Now Cuban's last-place Mavs (2-14) will see a blossoming superstar, a 6-foot-11 athletic marvel that the popular hoops statistical website Basketball-Reference.com lists as a power forward, small forward, shooting guard and point guard.

Heck, the Mavs wouldn't mind starting him at center, a position they thought they had solved with Nerlens Noel, but who recently has found himself residing in coach Rick Carlisle's doghouse.

Antetokounmpo brings the Bucks (8-6) into American Airlines Center on a four-game roll. But suddenly the talk on this team isn't about the league's leading scorer at 30.6 points a game while shooting a cool 57.8 percent from the floor.

No, talk has centered on newcomer Eric Bledsoe, a player the Bucks obtained earlier this month in a trade with the Phoenix Suns. The Bucks are 4-0 since the formerly disgruntled Sun joined the club, providing an explosive presence on both ends of the floor.

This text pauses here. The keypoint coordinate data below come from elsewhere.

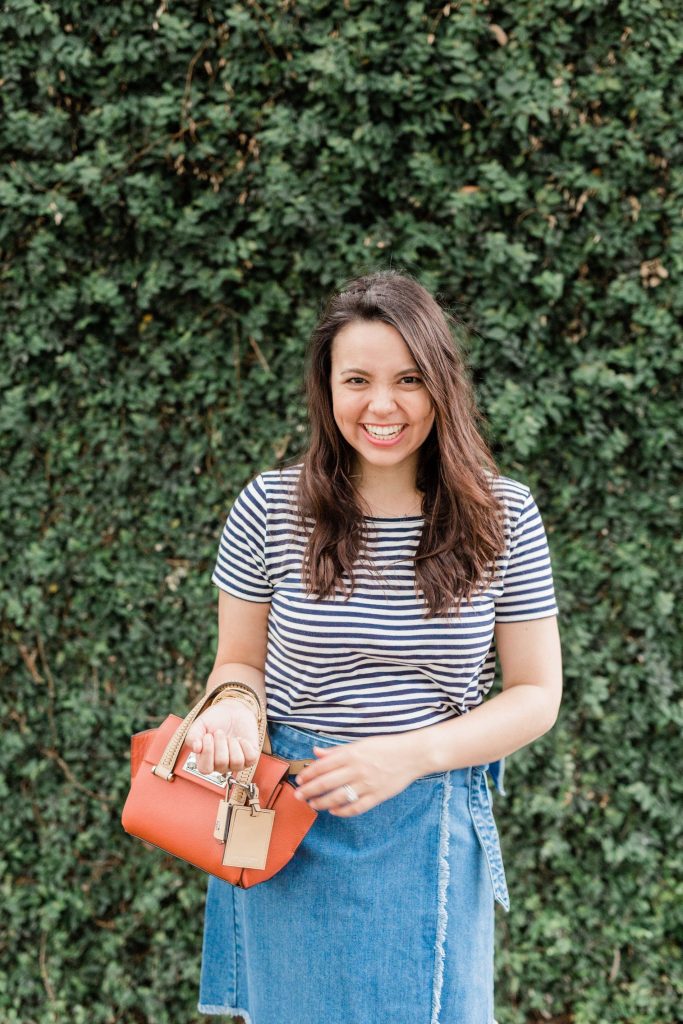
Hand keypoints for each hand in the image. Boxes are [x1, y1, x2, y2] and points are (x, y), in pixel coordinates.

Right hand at [185, 701, 258, 775]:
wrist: (232, 710)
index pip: (205, 769)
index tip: (208, 736)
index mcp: (206, 760)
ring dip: (233, 744)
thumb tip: (196, 748)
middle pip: (221, 763)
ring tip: (230, 736)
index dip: (207, 752)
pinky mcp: (250, 757)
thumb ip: (193, 736)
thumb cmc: (214, 720)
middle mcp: (221, 765)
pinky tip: (240, 739)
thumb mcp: (200, 725)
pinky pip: (251, 758)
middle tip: (220, 732)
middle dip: (221, 743)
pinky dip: (246, 746)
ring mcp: (237, 763)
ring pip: (237, 762)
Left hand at [293, 733, 419, 816]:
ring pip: (339, 797)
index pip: (323, 766)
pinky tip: (334, 811)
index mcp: (352, 753)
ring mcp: (367, 784)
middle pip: (327, 783)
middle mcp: (357, 769)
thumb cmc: (386, 746)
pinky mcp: (377, 796)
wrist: (413, 754)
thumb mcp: (360, 743)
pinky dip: (343, 811)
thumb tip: (316, 752)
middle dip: (310, 791)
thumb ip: (337, 750)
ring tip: (313, 804)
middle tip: (298, 796)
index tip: (300, 780)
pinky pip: (356, 807)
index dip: (309, 774)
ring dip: (322, 802)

"It's a bonus having a guy like Eric that you know is going to make the right plays," Antetokounmpo told the Milwaukee Journal-Sentinel after Bledsoe hit a crunch-time shot in Wednesday's game to beat the Detroit Pistons. "I think he's doing a great job making the right play down the stretch. You know he's going to keep doing it. We're going to keep trusting him because he's really good at it."

The acquisition of Bledsoe gives Bucks coach Jason Kidd, who won a title with Dallas in 2011, an athletic, veteran player to lead the offense, while relieving pressure from second-year guard Malcolm Brogdon.

Still, Kidd cautioned that Bledsoe has barely had any practice with the team to learn defensive schemes and where each Bucks player likes to operate on the offensive end.

"As much as it has looked as if he's been here for a couple years, it's going to take time," Kidd said.

The Mavs are quickly running short on time to turn around what has so far been a nightmarish season. Friday's loss to the Minnesota Timberwolves was their fourth consecutive defeat and eighth loss in nine home games.

While rookie point guard Dennis Smith has shown flashes of the type of player he might become, the Mavs, with an aging Dirk Nowitzki, have struggled to keep up offensively.

Friday's loss was the third consecutive game in which they failed to crack 100 points. And now they must quickly turn around and face a confident Bucks team that has enjoyed two nights off since it last played.

"Just got to shake it off, shake it off. That's the beauty of the NBA -- you get a chance to bounce back the very next day," Smith Jr. said. "We've got the Bucks coming in. They're a really good team, but we've got to have each other's backs and come out and compete."